Mag-Afriksurseine-Mars-2024

LE PARLEMENT CAMEROUNAIS EN CONCLAVE

 

Cette esplanade, à l’intérieur du nouveau Parlement, illustre une séance de l’Assemblée nationale camerounaise, institution emblématique du pouvoir législatif du pays de Paul Biya.
Nouveau et extravagant, le palais de verre a été baptisé du nom de son promoteur, Paul Biya. L’hémicycle, vaste et lumineux, traduit à la fois la solennité et la modernité d’une assemblée où se discuteront désormais les grandes orientations de la vie nationale. On remarque toutefois qu’il manque encore un nombre significatif de femmes, de jeunes et d’intellectuels dignement représentatifs de la force camerounaise. L’espace est organisé de manière semi-circulaire, favorisant la visibilité et la communication entre les élus. Les sièges, disposés en gradins, sont attribués individuellement aux parlementaires. Chaque poste de travail est équipé de microphones, d’écouteurs et de documents officiels, témoignant d’une organisation rigoureuse et d’une volonté d’efficacité dans les débats. La diversité des tenues vestimentaires, entre costumes formels et habits traditionnels colorés, reflète la pluralité culturelle du Cameroun. Mais le drapeau national, arboré par les députés et les sénateurs, rappelle l’unité de la Nation.

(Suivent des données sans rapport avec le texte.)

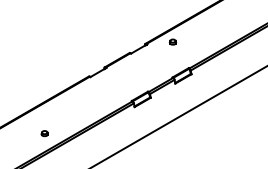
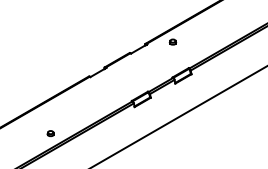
part at (44, 133) position: (44, 133) -> (50, 133)
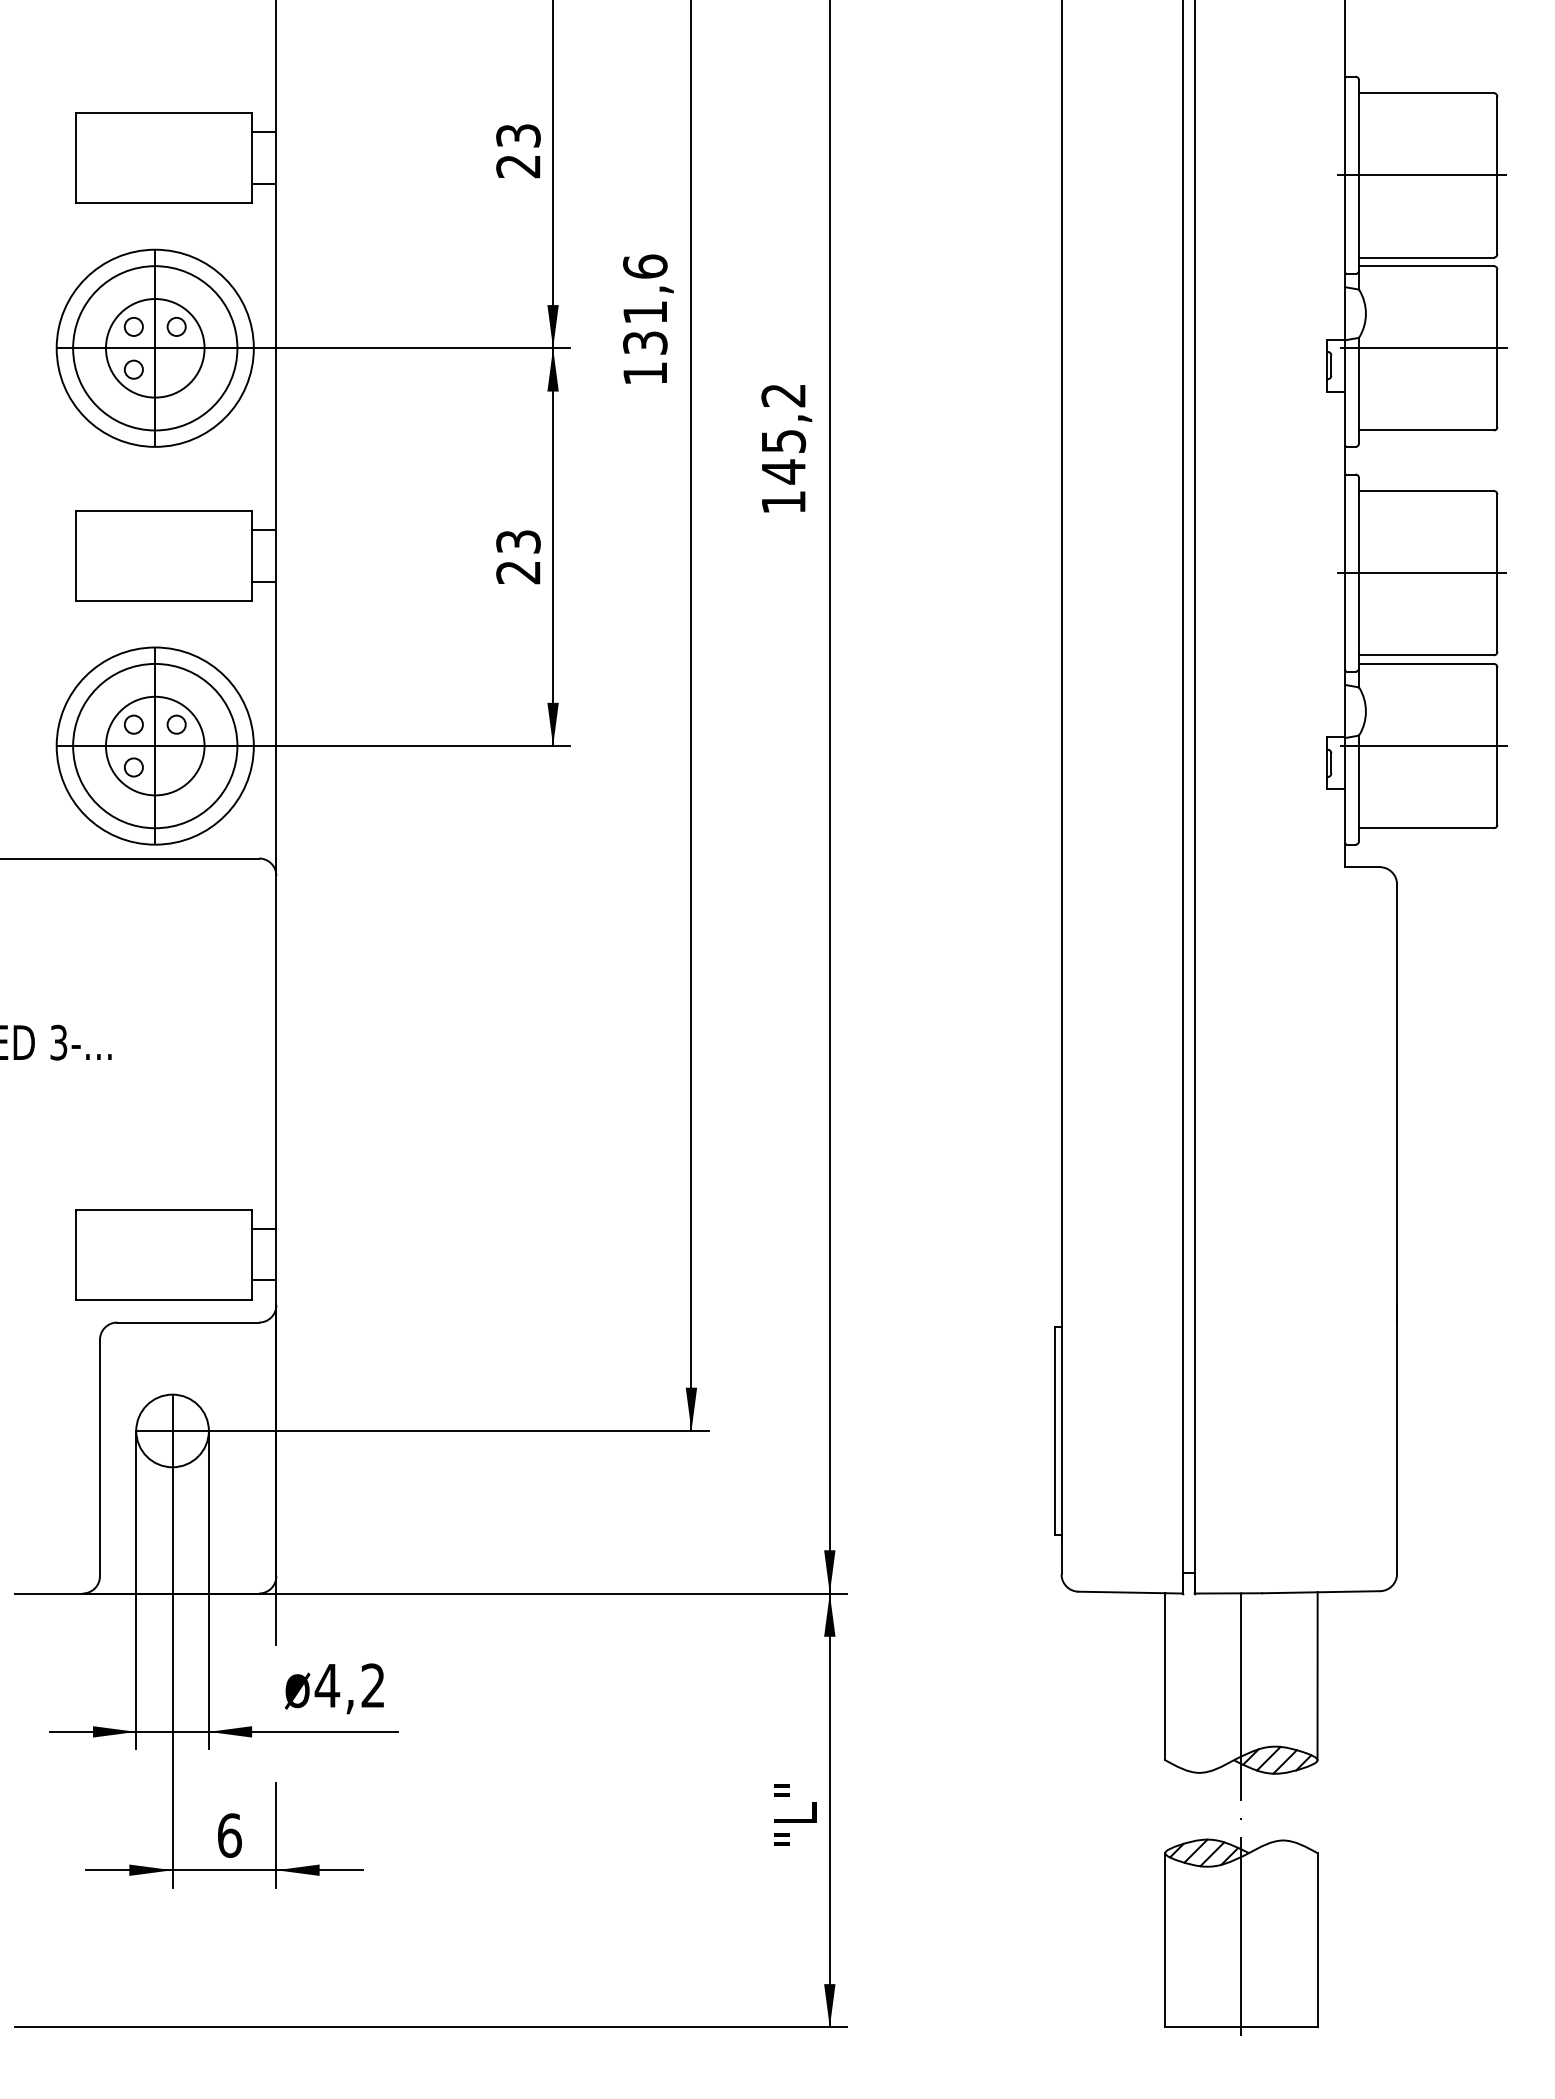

On y perçoit ainsi l’unité dans la diversité, valeur fondamentale de la République. Les parlementaires présents incarnent les différentes régions, langues et sensibilités du pays, rassemblés autour d’un objectif commun : la défense de l’intérêt général et le développement national. Malgré tout, l’atmosphère demeure à la fois studieuse et respectueuse, prélude à la prestation à venir du président Paul Biya, qui entamera bientôt son huitième mandat, un record inégalé dans l’histoire du pays. Députés, membres du gouvernement et invités écoutent attentivement les interventions, prennent des notes ou échangent avec leurs collègues. La présence de journalistes et de caméras atteste que les travaux sont suivis et relayés au grand public, garantissant ainsi une certaine transparence démocratique. L’architecture de la salle, dominée par des tons clairs et des matériaux nobles tels que le bois, inspire le sérieux et la stabilité. Le bleu du sol contraste avec la chaleur du mobilier, créant une atmosphère à la fois institutionnelle et accueillante. À l’arrière-plan, la tribune officielle, légèrement surélevée, rappelle la hiérarchie et le respect du protocole parlementaire.

 

À travers cette image, le Parlement camerounais apparaît comme une institution vivante, solidement ancrée dans ses traditions mais résolument tournée vers la modernité. Il symbolise la participation citoyenne, la délibération collective et la quête permanente d’un équilibre entre gouvernance, équité et développement. Pourtant, malgré l’harmonie des lieux, au même instant, dans d’autres villes du pays, les violences et les arrestations se poursuivent, rappelant les fractures d’une nation encore en quête de paix et de justice.  Malgré l’apparente solennité du lieu et l’harmonie institutionnelle que dégage le nouvel hémicycle, la question de la démocratie réelle demeure en suspens. Derrière les discours et la modernité des infrastructures, la représentation nationale semble incomplète : trop peu de femmes, de jeunes et d’intellectuels incarnent la diversité vivante du peuple camerounais. Tandis que les parlementaires délibèrent dans un espace feutré, ailleurs dans le pays, les violences et les arrestations se poursuivent, révélant le décalage entre les idéaux proclamés et la réalité vécue. Ainsi, le Parlement, censé être le symbole de la voix du peuple, devient paradoxalement le miroir d’une démocratie fragilisée, où la participation citoyenne peine encore à s’enraciner.